27 febrero 2020

La caja fuerte

La habitación de mis abuelos tenía cuatro puertas. Una daba al comedor, otra a la saleta, otra a mi habitación y la última, que era la única que permanecía cerrada, a la oficina del jefe de estación, el salón de espera y el cuarto de expreso. De niño, ese fue mi pasadizo secreto. 
Durante las horas que la estación estaba cerrada al público, me encerraba solo en el mundo de mi abuelo. Después de hacer las tareas en su mesa, me ponía a revisar los armarios y las vitrinas. Aurelio Yero era un hombre sumamente organizado y meticuloso. Por eso conservaba antiguos itinerarios y reglamentos.
Me pasaba horas hojeando aquellos libros. Seguía los recorridos de los trenes que circularon en el pasado, comprobaba sus cruces y combinaciones, jugaba a controlar sus movimientos simulando atrasos y desvíos. Siempre que mi abuelo me sorprendía, comprobaba mis conocimientos con las preguntas más difíciles.
En toda la estación solo había una cosa que yo no podía tocar: la caja fuerte. Allí se guardaba el dinero (de los boletines y el expreso) y los documentos contables. Lo vi pasarse días enteros de mal humor porque alguna cuenta no le cuadraba. Aunque las diferencias eran apenas de dos o tres centavos, gruñía.
Cuando Aurelio se jubiló, la estación permaneció cerrada por varios años. Durante ese tiempo, solo yo entraba y salía por el pasadizo secreto. Un día, mientras me contaba la historia de un tren que estuvo a punto de chocar, se llevó la mano al cinto y zafó el mazo de llaves que siempre llevaba colgado de él.
—Ve a la caja fuerte y tráeme un sobre amarillo —me dijo—. Ahí tengo guardada esa vía.

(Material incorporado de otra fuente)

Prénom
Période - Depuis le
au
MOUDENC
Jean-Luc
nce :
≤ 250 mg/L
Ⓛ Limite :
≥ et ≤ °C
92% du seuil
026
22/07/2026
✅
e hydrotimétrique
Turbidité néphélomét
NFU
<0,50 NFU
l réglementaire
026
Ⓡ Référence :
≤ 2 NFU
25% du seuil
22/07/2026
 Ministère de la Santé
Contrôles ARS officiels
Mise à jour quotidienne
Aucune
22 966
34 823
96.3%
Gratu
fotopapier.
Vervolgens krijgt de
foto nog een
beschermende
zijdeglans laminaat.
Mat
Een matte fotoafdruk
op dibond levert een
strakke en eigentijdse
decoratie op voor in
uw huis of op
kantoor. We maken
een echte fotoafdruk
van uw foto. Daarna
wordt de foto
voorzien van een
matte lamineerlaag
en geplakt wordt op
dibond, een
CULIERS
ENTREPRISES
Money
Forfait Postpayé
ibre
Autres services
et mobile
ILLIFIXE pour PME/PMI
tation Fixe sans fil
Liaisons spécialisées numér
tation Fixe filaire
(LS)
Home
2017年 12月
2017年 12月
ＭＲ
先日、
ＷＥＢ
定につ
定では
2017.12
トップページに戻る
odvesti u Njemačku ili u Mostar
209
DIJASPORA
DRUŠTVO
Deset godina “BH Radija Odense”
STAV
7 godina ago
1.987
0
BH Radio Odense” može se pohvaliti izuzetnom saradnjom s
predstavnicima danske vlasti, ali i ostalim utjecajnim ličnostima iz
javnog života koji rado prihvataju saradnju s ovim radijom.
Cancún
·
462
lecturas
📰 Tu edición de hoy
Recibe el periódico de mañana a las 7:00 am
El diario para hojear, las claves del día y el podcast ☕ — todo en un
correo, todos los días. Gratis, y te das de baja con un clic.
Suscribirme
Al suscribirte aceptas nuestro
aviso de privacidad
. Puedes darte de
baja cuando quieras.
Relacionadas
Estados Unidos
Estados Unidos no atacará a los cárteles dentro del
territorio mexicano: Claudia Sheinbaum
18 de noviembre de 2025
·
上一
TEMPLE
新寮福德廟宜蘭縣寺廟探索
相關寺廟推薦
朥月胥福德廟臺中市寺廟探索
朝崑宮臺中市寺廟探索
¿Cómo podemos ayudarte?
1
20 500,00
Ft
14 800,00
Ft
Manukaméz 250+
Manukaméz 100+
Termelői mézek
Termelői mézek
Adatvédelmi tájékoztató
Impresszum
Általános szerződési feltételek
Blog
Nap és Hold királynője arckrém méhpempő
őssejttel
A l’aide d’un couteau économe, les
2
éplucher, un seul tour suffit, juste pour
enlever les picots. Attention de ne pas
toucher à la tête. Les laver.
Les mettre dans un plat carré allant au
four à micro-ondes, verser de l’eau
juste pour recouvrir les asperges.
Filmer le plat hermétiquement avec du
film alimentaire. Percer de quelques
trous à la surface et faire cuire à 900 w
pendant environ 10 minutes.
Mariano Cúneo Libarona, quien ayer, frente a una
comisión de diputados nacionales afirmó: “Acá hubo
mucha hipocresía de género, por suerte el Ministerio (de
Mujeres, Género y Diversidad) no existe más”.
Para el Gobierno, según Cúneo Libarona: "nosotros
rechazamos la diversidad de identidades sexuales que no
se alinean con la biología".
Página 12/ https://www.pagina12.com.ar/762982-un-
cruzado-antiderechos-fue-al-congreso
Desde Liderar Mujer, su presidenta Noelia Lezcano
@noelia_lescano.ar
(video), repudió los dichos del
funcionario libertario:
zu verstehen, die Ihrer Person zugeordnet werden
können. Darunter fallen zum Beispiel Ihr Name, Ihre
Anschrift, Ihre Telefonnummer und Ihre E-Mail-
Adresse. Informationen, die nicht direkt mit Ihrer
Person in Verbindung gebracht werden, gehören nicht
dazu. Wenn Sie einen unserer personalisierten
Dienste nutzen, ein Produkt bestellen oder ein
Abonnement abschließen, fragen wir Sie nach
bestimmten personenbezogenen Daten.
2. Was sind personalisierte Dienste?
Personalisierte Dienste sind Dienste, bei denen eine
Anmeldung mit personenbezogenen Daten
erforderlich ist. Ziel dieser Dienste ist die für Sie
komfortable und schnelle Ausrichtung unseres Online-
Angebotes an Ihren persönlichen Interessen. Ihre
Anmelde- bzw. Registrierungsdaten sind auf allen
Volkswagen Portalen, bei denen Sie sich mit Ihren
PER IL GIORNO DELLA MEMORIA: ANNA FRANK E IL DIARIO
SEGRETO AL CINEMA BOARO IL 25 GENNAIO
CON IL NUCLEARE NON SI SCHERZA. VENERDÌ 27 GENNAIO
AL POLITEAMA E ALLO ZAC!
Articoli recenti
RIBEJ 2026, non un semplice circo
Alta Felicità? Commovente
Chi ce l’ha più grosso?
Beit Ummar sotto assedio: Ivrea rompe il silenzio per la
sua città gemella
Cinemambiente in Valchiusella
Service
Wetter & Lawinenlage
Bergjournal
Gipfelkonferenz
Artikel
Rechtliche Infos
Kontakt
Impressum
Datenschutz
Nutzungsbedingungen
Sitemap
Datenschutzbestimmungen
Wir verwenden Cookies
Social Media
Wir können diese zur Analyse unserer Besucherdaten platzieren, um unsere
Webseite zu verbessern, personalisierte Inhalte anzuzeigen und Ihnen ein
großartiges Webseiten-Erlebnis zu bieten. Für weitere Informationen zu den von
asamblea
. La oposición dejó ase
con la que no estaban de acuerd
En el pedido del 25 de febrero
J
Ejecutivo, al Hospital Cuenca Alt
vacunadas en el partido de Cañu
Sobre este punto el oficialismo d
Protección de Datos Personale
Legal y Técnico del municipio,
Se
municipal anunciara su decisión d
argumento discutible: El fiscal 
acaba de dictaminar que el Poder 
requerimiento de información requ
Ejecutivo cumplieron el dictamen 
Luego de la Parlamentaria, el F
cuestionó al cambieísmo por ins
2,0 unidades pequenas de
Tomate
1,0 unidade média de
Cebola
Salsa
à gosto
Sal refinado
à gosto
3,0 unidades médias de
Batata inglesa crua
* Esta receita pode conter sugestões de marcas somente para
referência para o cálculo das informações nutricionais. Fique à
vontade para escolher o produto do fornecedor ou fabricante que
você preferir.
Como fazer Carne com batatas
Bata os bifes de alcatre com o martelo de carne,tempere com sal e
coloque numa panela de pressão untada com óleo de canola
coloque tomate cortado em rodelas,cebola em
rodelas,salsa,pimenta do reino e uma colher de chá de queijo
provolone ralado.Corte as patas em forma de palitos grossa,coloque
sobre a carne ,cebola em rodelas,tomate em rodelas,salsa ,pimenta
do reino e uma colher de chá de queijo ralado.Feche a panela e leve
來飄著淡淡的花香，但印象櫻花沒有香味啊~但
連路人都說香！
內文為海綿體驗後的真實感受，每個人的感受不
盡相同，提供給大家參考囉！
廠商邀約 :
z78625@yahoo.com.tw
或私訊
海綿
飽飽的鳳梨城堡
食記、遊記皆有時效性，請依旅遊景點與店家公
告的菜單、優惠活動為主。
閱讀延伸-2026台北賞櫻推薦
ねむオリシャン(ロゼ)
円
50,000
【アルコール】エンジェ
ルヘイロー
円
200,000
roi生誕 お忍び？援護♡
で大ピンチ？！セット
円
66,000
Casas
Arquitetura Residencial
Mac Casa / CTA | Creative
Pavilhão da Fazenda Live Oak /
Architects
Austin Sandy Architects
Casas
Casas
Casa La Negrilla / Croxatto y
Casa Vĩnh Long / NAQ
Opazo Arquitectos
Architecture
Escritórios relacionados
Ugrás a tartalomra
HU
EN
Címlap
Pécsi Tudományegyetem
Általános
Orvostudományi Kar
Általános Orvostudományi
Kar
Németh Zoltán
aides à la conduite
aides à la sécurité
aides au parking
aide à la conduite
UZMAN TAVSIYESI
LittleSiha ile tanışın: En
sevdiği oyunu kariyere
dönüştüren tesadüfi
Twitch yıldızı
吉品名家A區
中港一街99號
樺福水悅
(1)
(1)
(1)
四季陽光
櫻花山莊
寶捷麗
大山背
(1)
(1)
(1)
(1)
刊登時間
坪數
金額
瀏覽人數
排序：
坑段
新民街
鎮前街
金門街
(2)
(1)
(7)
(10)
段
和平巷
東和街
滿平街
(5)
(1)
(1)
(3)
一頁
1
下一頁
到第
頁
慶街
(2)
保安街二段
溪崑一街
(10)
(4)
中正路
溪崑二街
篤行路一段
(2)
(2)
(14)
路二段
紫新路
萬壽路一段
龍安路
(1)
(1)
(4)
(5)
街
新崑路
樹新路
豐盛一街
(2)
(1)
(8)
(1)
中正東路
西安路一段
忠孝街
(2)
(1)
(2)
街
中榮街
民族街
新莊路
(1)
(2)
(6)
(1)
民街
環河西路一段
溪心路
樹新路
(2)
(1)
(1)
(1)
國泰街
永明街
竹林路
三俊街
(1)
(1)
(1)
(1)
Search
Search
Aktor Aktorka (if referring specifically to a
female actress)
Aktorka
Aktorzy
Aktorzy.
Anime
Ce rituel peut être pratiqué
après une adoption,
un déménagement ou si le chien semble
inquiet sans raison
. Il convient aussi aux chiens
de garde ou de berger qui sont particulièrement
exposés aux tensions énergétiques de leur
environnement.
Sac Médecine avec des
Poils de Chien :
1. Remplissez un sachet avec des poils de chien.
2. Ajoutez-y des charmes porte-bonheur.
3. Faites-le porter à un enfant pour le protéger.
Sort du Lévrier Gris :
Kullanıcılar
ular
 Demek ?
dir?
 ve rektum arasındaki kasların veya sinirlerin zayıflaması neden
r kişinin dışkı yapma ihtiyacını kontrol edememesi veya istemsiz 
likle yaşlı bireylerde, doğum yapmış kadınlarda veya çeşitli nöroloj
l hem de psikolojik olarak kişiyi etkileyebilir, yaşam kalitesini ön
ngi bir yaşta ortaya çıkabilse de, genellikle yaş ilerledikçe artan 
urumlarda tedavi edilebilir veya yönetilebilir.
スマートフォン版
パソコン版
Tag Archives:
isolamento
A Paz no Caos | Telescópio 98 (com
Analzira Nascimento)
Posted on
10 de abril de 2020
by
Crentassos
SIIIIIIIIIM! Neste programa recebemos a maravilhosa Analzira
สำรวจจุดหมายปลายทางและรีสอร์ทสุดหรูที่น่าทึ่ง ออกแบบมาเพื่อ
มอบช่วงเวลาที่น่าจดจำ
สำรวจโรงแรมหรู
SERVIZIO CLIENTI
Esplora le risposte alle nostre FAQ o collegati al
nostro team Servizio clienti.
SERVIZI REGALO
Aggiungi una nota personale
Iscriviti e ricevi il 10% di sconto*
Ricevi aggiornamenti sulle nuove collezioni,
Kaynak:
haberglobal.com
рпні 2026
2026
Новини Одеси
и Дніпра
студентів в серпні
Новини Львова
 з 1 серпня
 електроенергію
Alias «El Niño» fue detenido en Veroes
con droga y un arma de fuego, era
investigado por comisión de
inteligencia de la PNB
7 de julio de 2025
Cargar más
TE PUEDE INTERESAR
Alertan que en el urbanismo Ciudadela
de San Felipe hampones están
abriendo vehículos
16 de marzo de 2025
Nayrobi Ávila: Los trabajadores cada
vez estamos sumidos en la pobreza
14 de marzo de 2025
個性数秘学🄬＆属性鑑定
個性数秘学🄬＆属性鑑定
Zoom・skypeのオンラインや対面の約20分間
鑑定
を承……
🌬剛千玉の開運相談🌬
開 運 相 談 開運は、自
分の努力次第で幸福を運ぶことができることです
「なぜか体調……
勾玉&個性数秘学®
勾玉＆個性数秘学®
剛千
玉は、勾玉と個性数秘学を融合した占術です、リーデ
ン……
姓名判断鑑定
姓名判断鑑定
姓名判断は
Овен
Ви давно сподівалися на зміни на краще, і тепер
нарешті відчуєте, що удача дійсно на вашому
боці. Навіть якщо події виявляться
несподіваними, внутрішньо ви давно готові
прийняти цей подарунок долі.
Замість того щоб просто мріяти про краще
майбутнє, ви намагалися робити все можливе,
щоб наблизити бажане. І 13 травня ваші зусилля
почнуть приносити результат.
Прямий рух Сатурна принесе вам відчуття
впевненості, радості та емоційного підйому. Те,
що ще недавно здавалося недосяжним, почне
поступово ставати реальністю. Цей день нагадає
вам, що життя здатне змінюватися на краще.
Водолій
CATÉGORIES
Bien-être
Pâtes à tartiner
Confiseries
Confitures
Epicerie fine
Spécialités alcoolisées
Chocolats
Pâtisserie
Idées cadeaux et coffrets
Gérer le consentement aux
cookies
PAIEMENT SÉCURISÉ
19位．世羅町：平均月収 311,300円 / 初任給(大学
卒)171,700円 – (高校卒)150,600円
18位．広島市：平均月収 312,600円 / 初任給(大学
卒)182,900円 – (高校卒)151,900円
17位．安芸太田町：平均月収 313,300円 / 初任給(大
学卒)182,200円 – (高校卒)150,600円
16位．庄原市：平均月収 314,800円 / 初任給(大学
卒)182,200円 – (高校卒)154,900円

Puedo reconstruir lo que ocurrió de ahí en adelante segundo a segundo. Nunca antes me había sentido tan útil ni tan importante. Abrí la puerta del pasadizo secreto como si fuera a una misión de vida o muerte. Contuve la respiración mientras introducía la llave, accionaba la manigueta y abría la pesada puerta.
En la oficina de Alfie Solomons, el líder de la pandilla judía de Peaky Blinders, hay una caja fuerte idéntica a la de la estación del Paradero de Camarones. Cuando la descubrí, tuve que poner el capítulo en pausa. Volví al día en que mi abuelo por fin me permitió abrir aquel mundo a prueba de incendios.
—¿Qué pasa? —Me gritó Aurelio—. ¿No puedes abrirla?
Ni siquiera le respondí. Delante de mí tenía sobres lacrados, sellos, documentos en hojas de diferentes colores, comprobantes de pago de los Odd Fellows… ¡Los últimos secretos que la estación me había guardado! Nunca volví a ser el mismo después de ese día. El pasadizo secreto tampoco.